One afternoon, I went to a pool party held by one of my mom's coworkers for the ladies and their kids. I loved swimming and was always very impressed by anyone who had a pool. In fact, Michael Hunter's mother said that I was “using Michael” and pretending he was my friend so that I could swim in their pool. Of course at the time she didn't know that while I was using him, I was sometimes submerged in the water, sucking his dick. Parents have no idea about the deals kids make with each other, and how wrong they can actually be.

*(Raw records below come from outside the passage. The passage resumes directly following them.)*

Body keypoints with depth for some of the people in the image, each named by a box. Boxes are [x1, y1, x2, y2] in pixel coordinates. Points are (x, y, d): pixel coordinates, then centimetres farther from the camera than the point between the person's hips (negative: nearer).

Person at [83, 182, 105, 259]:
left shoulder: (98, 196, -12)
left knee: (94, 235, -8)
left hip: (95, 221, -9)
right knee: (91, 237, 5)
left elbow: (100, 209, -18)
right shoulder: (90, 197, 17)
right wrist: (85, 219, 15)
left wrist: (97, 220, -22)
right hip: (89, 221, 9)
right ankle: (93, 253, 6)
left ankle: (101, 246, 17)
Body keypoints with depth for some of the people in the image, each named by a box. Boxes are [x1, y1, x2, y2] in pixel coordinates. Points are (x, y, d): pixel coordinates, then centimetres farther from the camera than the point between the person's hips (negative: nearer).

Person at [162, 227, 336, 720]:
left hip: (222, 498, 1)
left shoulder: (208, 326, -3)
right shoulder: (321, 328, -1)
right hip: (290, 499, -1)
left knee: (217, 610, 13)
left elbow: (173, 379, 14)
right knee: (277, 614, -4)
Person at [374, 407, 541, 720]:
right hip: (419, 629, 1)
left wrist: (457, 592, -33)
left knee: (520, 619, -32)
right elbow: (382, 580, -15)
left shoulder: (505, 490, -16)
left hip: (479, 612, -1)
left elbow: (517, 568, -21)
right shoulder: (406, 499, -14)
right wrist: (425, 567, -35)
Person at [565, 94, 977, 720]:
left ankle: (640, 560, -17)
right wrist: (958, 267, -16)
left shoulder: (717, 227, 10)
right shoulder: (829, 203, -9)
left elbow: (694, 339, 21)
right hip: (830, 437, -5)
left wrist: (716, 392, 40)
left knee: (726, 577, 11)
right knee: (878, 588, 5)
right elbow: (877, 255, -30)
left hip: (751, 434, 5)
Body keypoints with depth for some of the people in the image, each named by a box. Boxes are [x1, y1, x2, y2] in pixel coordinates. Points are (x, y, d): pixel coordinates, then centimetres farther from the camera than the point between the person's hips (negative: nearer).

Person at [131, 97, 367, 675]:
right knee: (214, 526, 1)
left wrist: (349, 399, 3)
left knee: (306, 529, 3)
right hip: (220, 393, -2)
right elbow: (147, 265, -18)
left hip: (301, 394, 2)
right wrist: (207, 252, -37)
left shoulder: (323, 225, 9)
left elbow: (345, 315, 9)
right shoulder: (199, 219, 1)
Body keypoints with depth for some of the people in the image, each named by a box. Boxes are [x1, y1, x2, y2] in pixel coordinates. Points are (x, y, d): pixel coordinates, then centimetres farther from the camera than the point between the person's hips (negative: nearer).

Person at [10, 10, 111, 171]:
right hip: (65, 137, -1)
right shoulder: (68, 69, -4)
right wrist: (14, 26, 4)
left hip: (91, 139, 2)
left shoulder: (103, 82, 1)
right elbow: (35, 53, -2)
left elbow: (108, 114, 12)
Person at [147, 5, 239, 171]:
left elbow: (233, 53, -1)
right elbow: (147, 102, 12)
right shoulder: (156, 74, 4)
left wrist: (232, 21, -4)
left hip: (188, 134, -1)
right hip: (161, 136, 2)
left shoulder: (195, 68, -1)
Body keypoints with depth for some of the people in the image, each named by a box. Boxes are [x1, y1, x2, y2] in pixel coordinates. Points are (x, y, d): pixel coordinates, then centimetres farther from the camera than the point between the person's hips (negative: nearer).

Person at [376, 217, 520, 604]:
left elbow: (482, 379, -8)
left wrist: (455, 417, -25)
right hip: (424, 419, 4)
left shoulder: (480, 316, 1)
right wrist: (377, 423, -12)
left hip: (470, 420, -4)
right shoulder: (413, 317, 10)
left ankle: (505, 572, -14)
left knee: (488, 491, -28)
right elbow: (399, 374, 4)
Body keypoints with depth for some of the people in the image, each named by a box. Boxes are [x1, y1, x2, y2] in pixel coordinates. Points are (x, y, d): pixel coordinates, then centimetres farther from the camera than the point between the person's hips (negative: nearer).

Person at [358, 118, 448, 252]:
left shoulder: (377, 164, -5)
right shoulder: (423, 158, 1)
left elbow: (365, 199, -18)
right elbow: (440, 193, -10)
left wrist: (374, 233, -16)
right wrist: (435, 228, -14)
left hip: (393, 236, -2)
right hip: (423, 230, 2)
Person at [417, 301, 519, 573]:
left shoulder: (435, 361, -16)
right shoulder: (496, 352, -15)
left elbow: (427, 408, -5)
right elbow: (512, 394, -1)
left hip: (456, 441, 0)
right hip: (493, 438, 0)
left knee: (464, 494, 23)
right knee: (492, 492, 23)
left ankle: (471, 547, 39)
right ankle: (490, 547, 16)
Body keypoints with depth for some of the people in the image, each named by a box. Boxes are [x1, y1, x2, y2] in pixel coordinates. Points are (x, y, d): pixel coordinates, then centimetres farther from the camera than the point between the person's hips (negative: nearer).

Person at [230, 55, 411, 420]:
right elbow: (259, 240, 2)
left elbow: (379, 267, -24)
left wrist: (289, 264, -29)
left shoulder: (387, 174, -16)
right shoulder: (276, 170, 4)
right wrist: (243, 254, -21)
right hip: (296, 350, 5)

During the pool party at Ms. Nestor's house, I heard one of the “girls from work” mention to my mother that she had seen in the newspaper that the local community theater group, the Potomac Playmakers, was holding auditions for
The Sound of Music
and was looking for kids
to play the Von Trapp children. I immediately started pleading with my mother to let me audition. I was afraid she would say no, just as she had said no to ballet and piano lessons, but to my surprise she said yes. Before I knew it I was at the Women's Club on Prospect Street singing “Who Will Buy” from
Oliver
. I was cast as Kurt, the youngest Von Trapp.
I immediately developed a kinship with the other actors playing the Von Trapp children, who were from other parts of the county. I knew I was good at what I was doing. One of the girls who was playing Marta, a girl named Carrie Whitely, and I developed a crush on each other, which all the other brothers and sisters thought was funny. My older brother in the show, who later turned out to be gay as well, dared me to kiss Carrie for five seconds, and said that if I did he would give me a dollar. Since kissing her was something I wanted to do anyway, I said I would.